(INPUT DATA Opens)
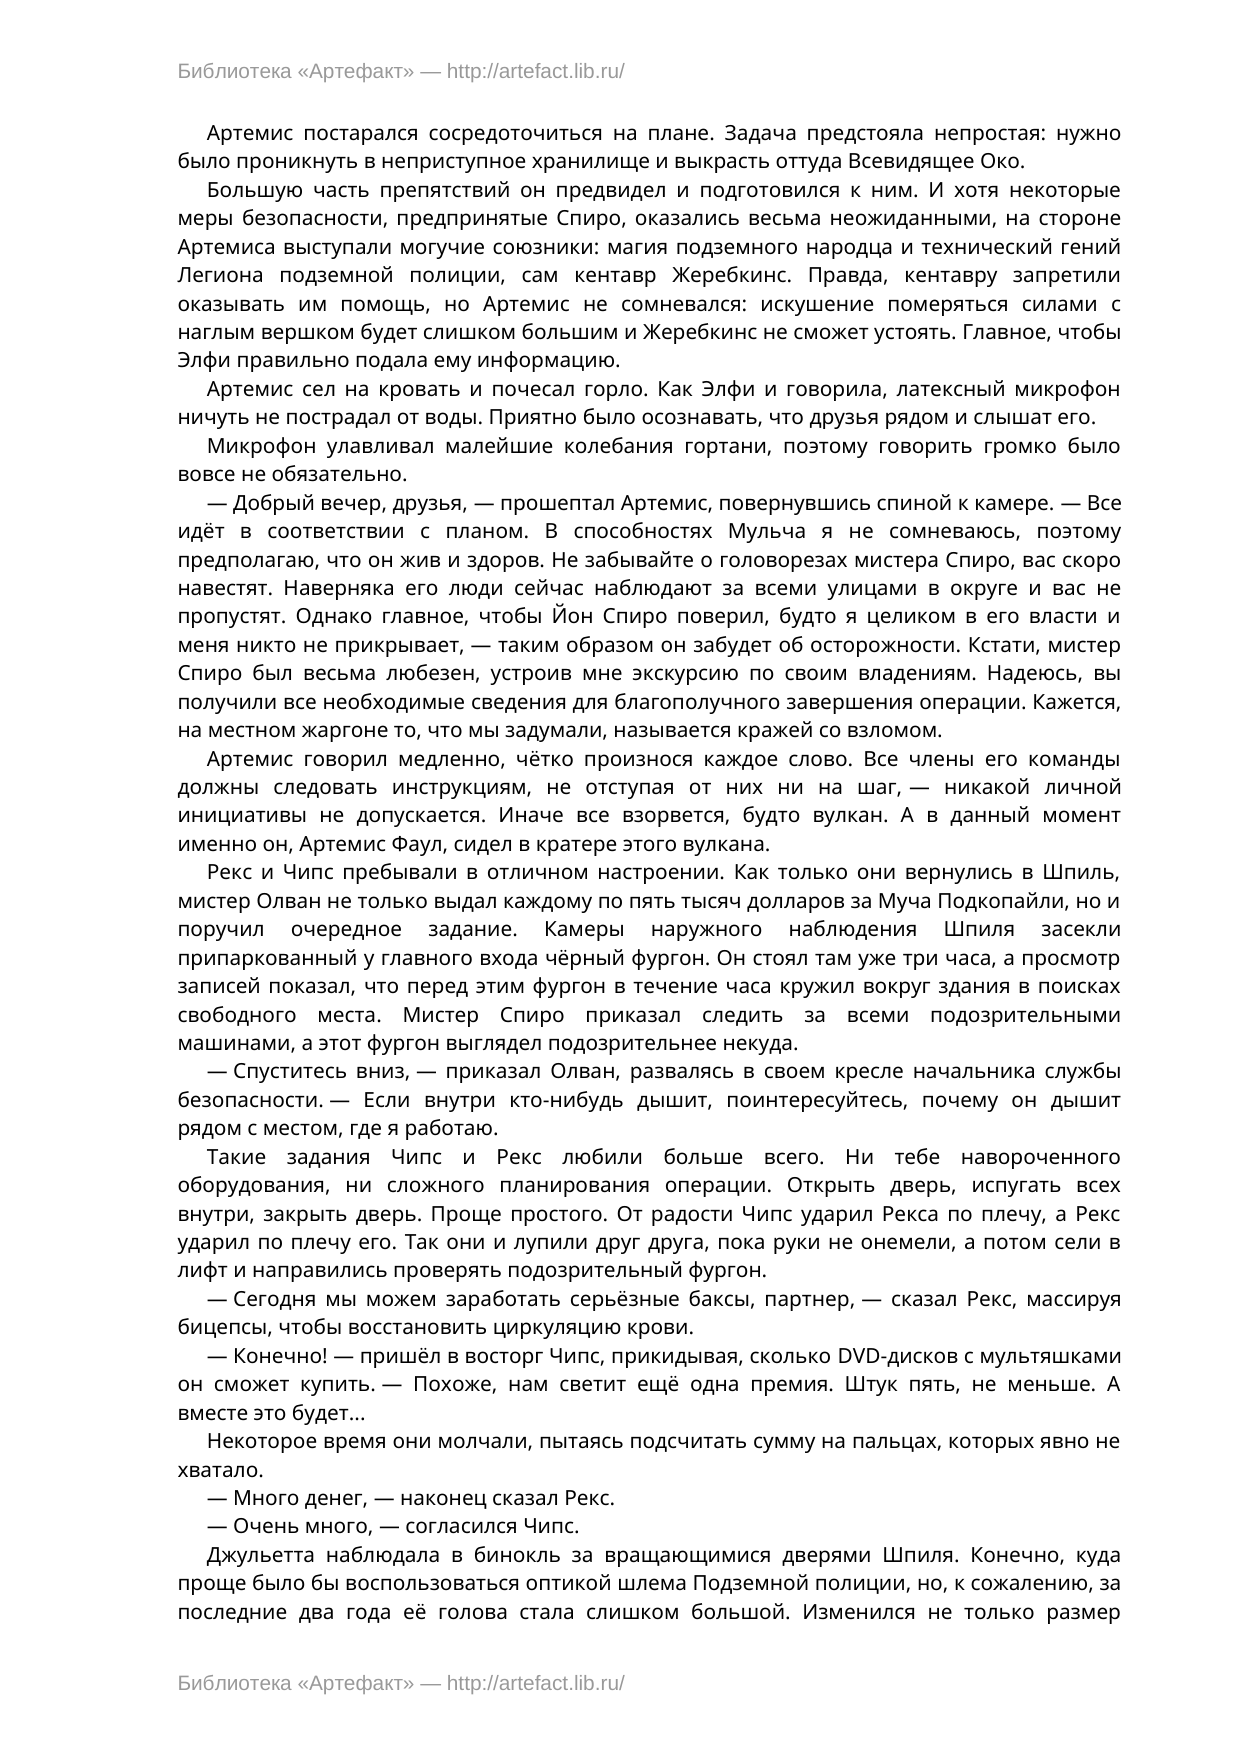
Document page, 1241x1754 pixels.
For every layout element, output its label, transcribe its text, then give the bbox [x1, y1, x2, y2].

text Микрофон улавливал малейшие колебания гортани, поэтому говорить громко было вовсе не обязательно. [177, 431, 1122, 488]
text — Очень много, — согласился Чипс. [177, 1512, 1122, 1540]
text Артемис постарался сосредоточиться на плане. Задача предстояла непростая: нужно было проникнуть в неприступное хранилище и выкрасть оттуда Всевидящее Око. [177, 118, 1122, 175]
text — Спуститесь вниз, — приказал Олван, развалясь в своем кресле начальника службы безопасности. — Если внутри кто-нибудь дышит, поинтересуйтесь, почему он дышит рядом с местом, где я работаю. [177, 1057, 1122, 1142]
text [177, 1540, 1122, 1625]
text Такие задания Чипс и Рекс любили больше всего. Ни тебе навороченного оборудования, ни сложного планирования операции. Открыть дверь, испугать всех внутри, закрыть дверь. Проще простого. От радости Чипс ударил Рекса по плечу, а Рекс ударил по плечу его. Так они и лупили друг друга, пока руки не онемели, а потом сели в лифт и направились проверять подозрительный фургон. [177, 1142, 1122, 1284]
text Некоторое время они молчали, пытаясь подсчитать сумму на пальцах, которых явно не хватало. [177, 1426, 1122, 1483]
text Большую часть препятствий он предвидел и подготовился к ним. И хотя некоторые меры безопасности, предпринятые Спиро, оказались весьма неожиданными, на стороне Артемиса выступали могучие союзники: магия подземного народца и технический гений Легиона подземной полиции, сам кентавр Жеребкинс. Правда, кентавру запретили оказывать им помощь, но Артемис не сомневался: искушение померяться силами с наглым вершком будет слишком большим и Жеребкинс не сможет устоять. Главное, чтобы Элфи правильно подала ему информацию. [177, 175, 1122, 374]
text — Сегодня мы можем заработать серьёзные баксы, партнер, — сказал Рекс, массируя бицепсы, чтобы восстановить циркуляцию крови. [177, 1284, 1122, 1341]
text Артемис говорил медленно, чётко произнося каждое слово. Все члены его команды должны следовать инструкциям, не отступая от них ни на шаг, — никакой личной инициативы не допускается. Иначе все взорвется, будто вулкан. А в данный момент именно он, Артемис Фаул, сидел в кратере этого вулкана. [177, 744, 1122, 857]
text Артемис сел на кровать и почесал горло. Как Элфи и говорила, латексный микрофон ничуть не пострадал от воды. Приятно было осознавать, что друзья рядом и слышат его. [177, 374, 1122, 431]
text — Добрый вечер, друзья, — прошептал Артемис, повернувшись спиной к камере. — Все идёт в соответствии с планом. В способностях Мульча я не сомневаюсь, поэтому предполагаю, что он жив и здоров. Не забывайте о головорезах мистера Спиро, вас скоро навестят. Наверняка его люди сейчас наблюдают за всеми улицами в округе и вас не пропустят. Однако главное, чтобы Йон Спиро поверил, будто я целиком в его власти и меня никто не прикрывает, — таким образом он забудет об осторожности. Кстати, мистер Спиро был весьма любезен, устроив мне экскурсию по своим владениям. Надеюсь, вы получили все необходимые сведения для благополучного завершения операции. Кажется, на местном жаргоне то, что мы задумали, называется кражей со взломом. [177, 488, 1122, 744]
text — Конечно! — пришёл в восторг Чипс, прикидывая, сколько DVD-дисков с мультяшками он сможет купить. — Похоже, нам светит ещё одна премия. Штук пять, не меньше. А вместе это будет... [177, 1341, 1122, 1426]
text — Много денег, — наконец сказал Рекс. [177, 1483, 1122, 1512]
text Рекс и Чипс пребывали в отличном настроении. Как только они вернулись в Шпиль, мистер Олван не только выдал каждому по пять тысяч долларов за Муча Подкопайли, но и поручил очередное задание. Камеры наружного наблюдения Шпиля засекли припаркованный у главного входа чёрный фургон. Он стоял там уже три часа, а просмотр записей показал, что перед этим фургон в течение часа кружил вокруг здания в поисках свободного места. Мистер Спиро приказал следить за всеми подозрительными машинами, а этот фургон выглядел подозрительнее некуда. [177, 857, 1122, 1057]
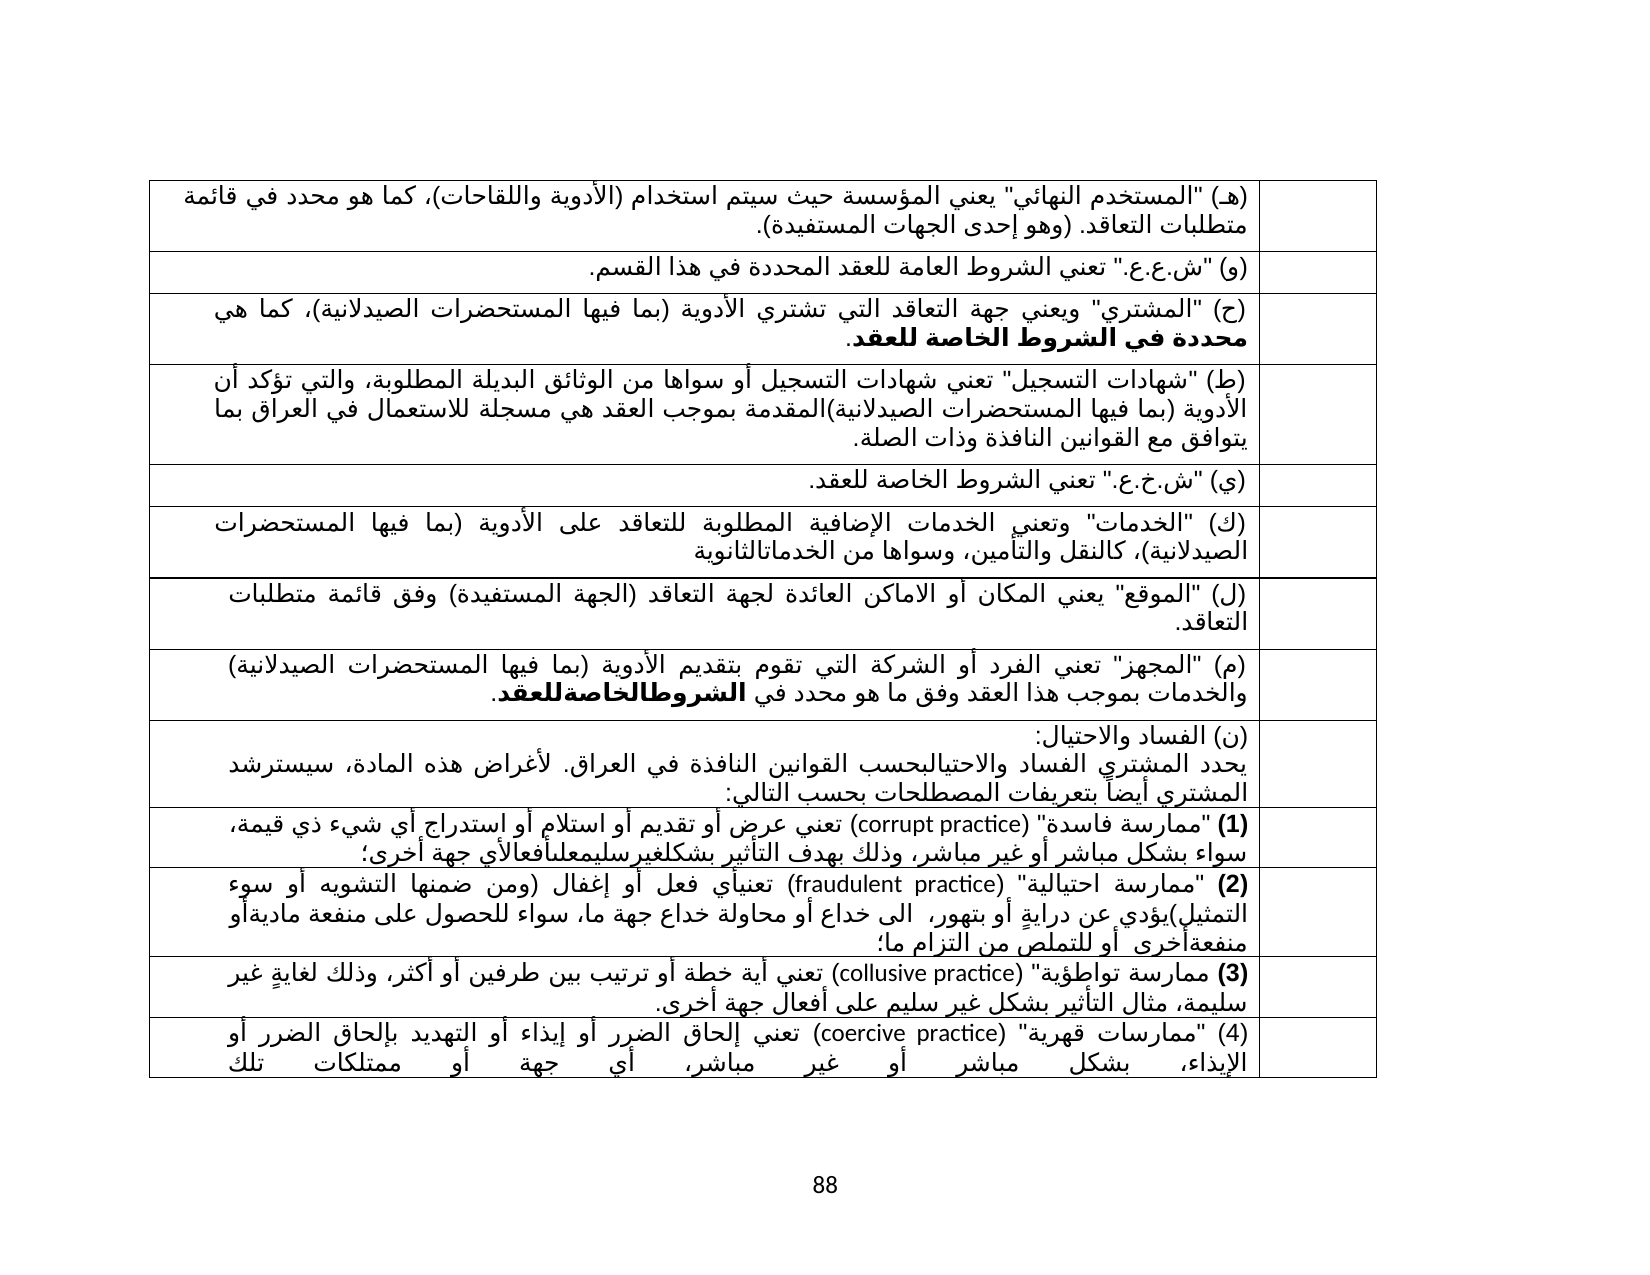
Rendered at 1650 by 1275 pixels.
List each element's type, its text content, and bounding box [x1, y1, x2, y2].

table_cell [1260, 365, 1376, 464]
table_cell (3) ممارسة تواطؤية" (collusive practice) تعني أية خطة أو ترتيب بين طرفين أو أكثر، وذلك لغايةٍ غير سليمة، مثال التأثير بشكل غير سليم على أفعال جهة أخرى. [150, 957, 1259, 1017]
table_cell (ح) "المشتري" ويعني جهة التعاقد التي تشتري الأدوية (بما فيها المستحضرات الصيدلانية)، كما هي محددة في الشروط الخاصة للعقد. [150, 294, 1259, 364]
table_cell [1260, 1018, 1376, 1077]
table_cell [1260, 465, 1376, 506]
table_cell [1260, 868, 1376, 956]
table_cell [1260, 294, 1376, 364]
table_cell (ي) "ش.خ.ع." تعني الشروط الخاصة للعقد. [150, 465, 1259, 506]
table_cell (1) "ممارسة فاسدة" (corrupt practice) تعني عرض أو تقديم أو استلام أو استدراج أي شيء ذي قيمة، سواء بشكل مباشر أو غير مباشر، وذلك بهدف التأثير بشكلغيرسليمعلىأفعالأي جهة أخرى؛ [150, 808, 1259, 867]
table_cell [1260, 650, 1376, 719]
table_cell [1260, 252, 1376, 293]
table_cell [1260, 957, 1376, 1017]
table_cell (ط) "شهادات التسجيل" تعني شهادات التسجيل أو سواها من الوثائق البديلة المطلوبة، والتي تؤكد أن الأدوية (بما فيها المستحضرات الصيدلانية)المقدمة بموجب العقد هي مسجلة للاستعمال في العراق بما يتوافق مع القوانين النافذة وذات الصلة. [150, 365, 1259, 464]
table_cell [1260, 507, 1376, 577]
table_cell [1260, 181, 1376, 251]
table_cell (هـ) "المستخدم النهائي" يعني المؤسسة حيث سيتم استخدام (الأدوية واللقاحات)، كما هو محدد في قائمة متطلبات التعاقد. (وهو إحدى الجهات المستفيدة). [150, 181, 1259, 251]
table_cell (م) "المجهز" تعني الفرد أو الشركة التي تقوم بتقديم الأدوية (بما فيها المستحضرات الصيدلانية) والخدمات بموجب هذا العقد وفق ما هو محدد في الشروطالخاصةللعقد. [150, 650, 1259, 719]
table_cell [1260, 721, 1376, 807]
table_cell (2) "ممارسة احتيالية" (fraudulent practice) تعنيأي فعل أو إغفال (ومن ضمنها التشويه أو سوء التمثيل)يؤدي عن درايةٍ أو بتهور، الى خداع أو محاولة خداع جهة ما، سواء للحصول على منفعة ماديةأو منفعةأخرى أو للتملص من التزام ما؛ [150, 868, 1259, 956]
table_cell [150, 1018, 1259, 1077]
table_cell (و) "ش.ع.ع." تعني الشروط العامة للعقد المحددة في هذا القسم. [150, 252, 1259, 293]
table_cell (ن) الفساد والاحتيال: يحدد المشتري الفساد والاحتيالبحسب القوانين النافذة في العراق. لأغراض هذه المادة، سيسترشد المشتري أيضاً بتعريفات المصطلحات بحسب التالي: [150, 721, 1259, 807]
table_cell [1260, 579, 1376, 648]
table_cell (ك) "الخدمات" وتعني الخدمات الإضافية المطلوبة للتعاقد على الأدوية (بما فيها المستحضرات الصيدلانية)، كالنقل والتأمين، وسواها من الخدماتالثانوية [150, 507, 1259, 577]
table_cell (ل) "الموقع" يعني المكان أو الاماكن العائدة لجهة التعاقد (الجهة المستفيدة) وفق قائمة متطلبات التعاقد. [150, 579, 1259, 648]
table_cell [1260, 808, 1376, 867]
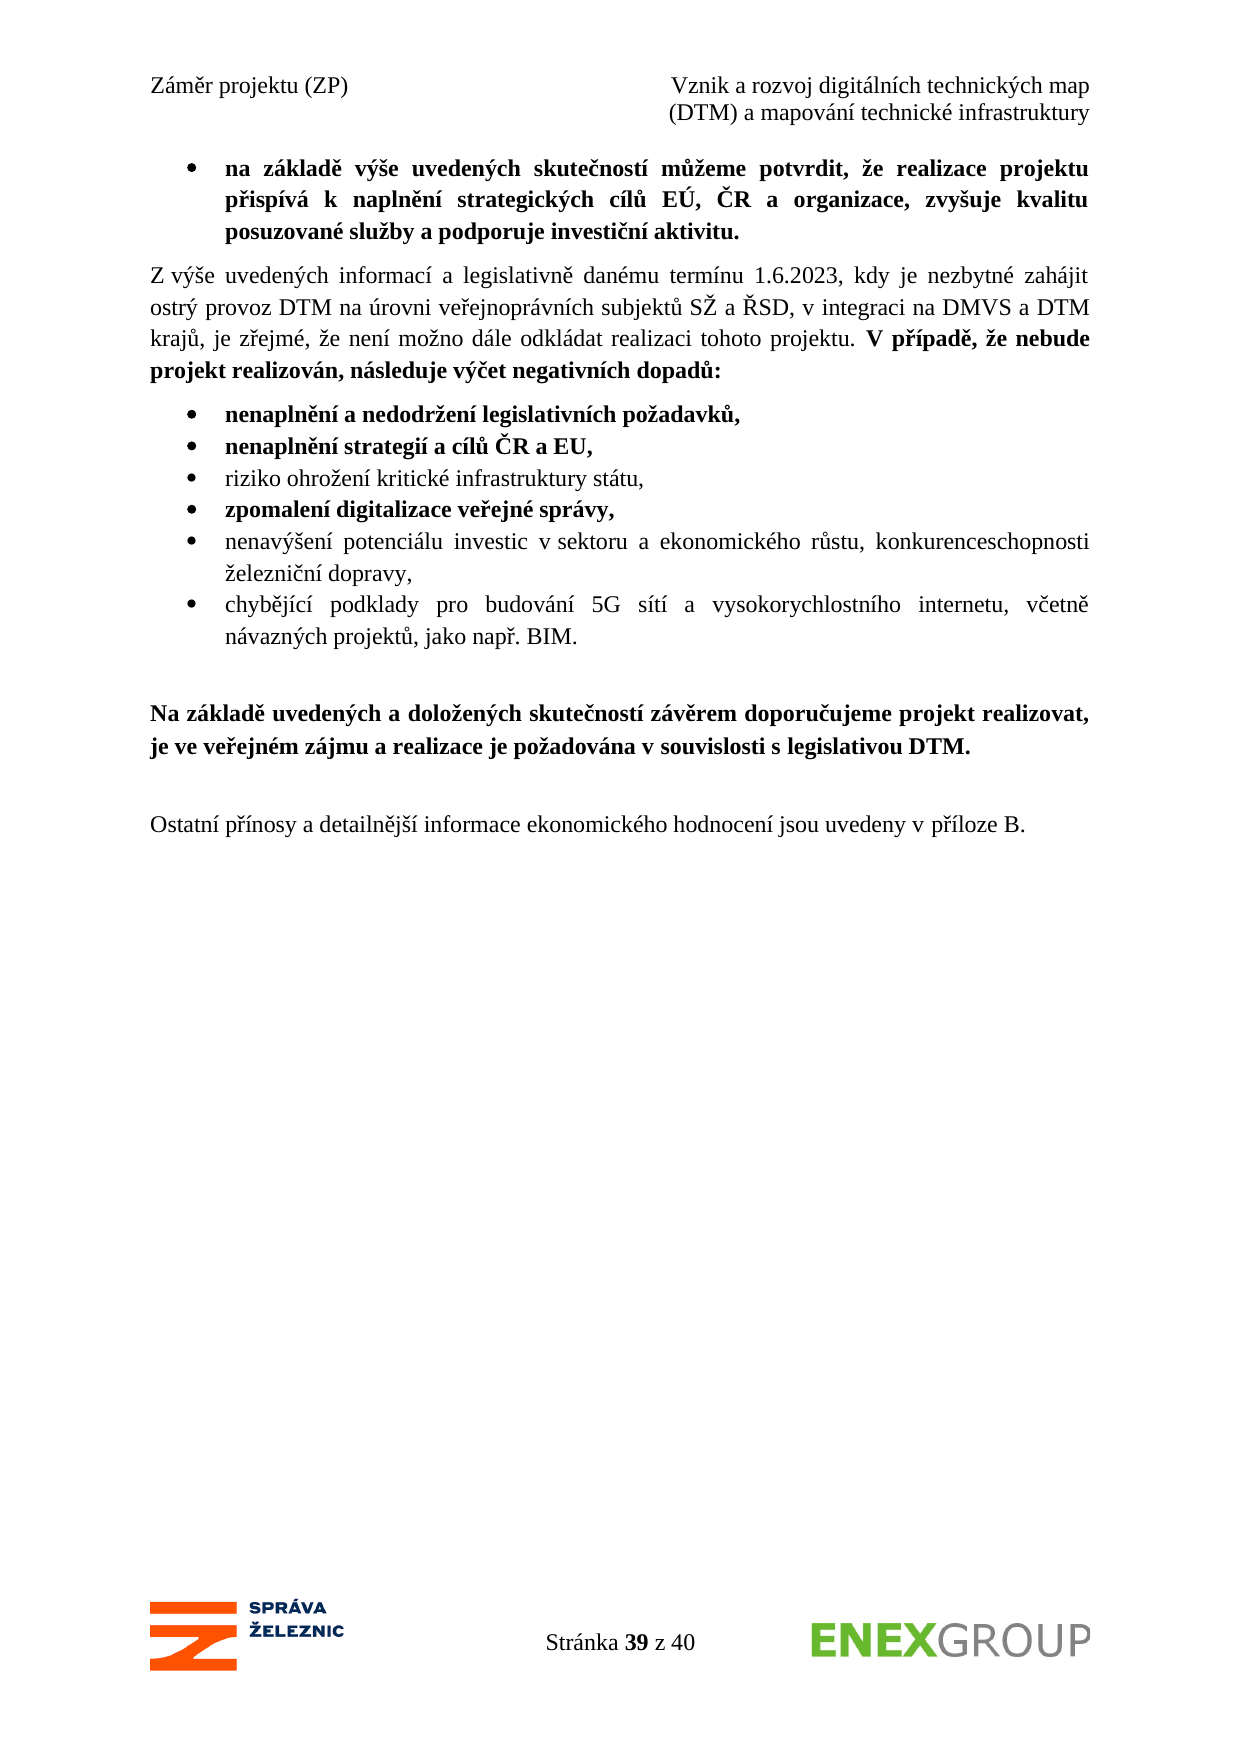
(INPUT DATA Closes)
EXERCISE REQUIREMENTS
If a line in the records above contains the string "المستحضرات", copy that line out.

ANSWER BELOW
table_cell (ح) "المشتري" ويعني جهة التعاقد التي تشتري الأدوية (بما فيها المستحضرات الصيدلانية)، كما هي محددة في الشروط الخاصة للعقد. [150, 294, 1259, 364]
table_cell (ط) "شهادات التسجيل" تعني شهادات التسجيل أو سواها من الوثائق البديلة المطلوبة، والتي تؤكد أن الأدوية (بما فيها المستحضرات الصيدلانية)المقدمة بموجب العقد هي مسجلة للاستعمال في العراق بما يتوافق مع القوانين النافذة وذات الصلة. [150, 365, 1259, 464]
table_cell (م) "المجهز" تعني الفرد أو الشركة التي تقوم بتقديم الأدوية (بما فيها المستحضرات الصيدلانية) والخدمات بموجب هذا العقد وفق ما هو محدد في الشروطالخاصةللعقد. [150, 650, 1259, 719]
table_cell (ك) "الخدمات" وتعني الخدمات الإضافية المطلوبة للتعاقد على الأدوية (بما فيها المستحضرات الصيدلانية)، كالنقل والتأمين، وسواها من الخدماتالثانوية [150, 507, 1259, 577]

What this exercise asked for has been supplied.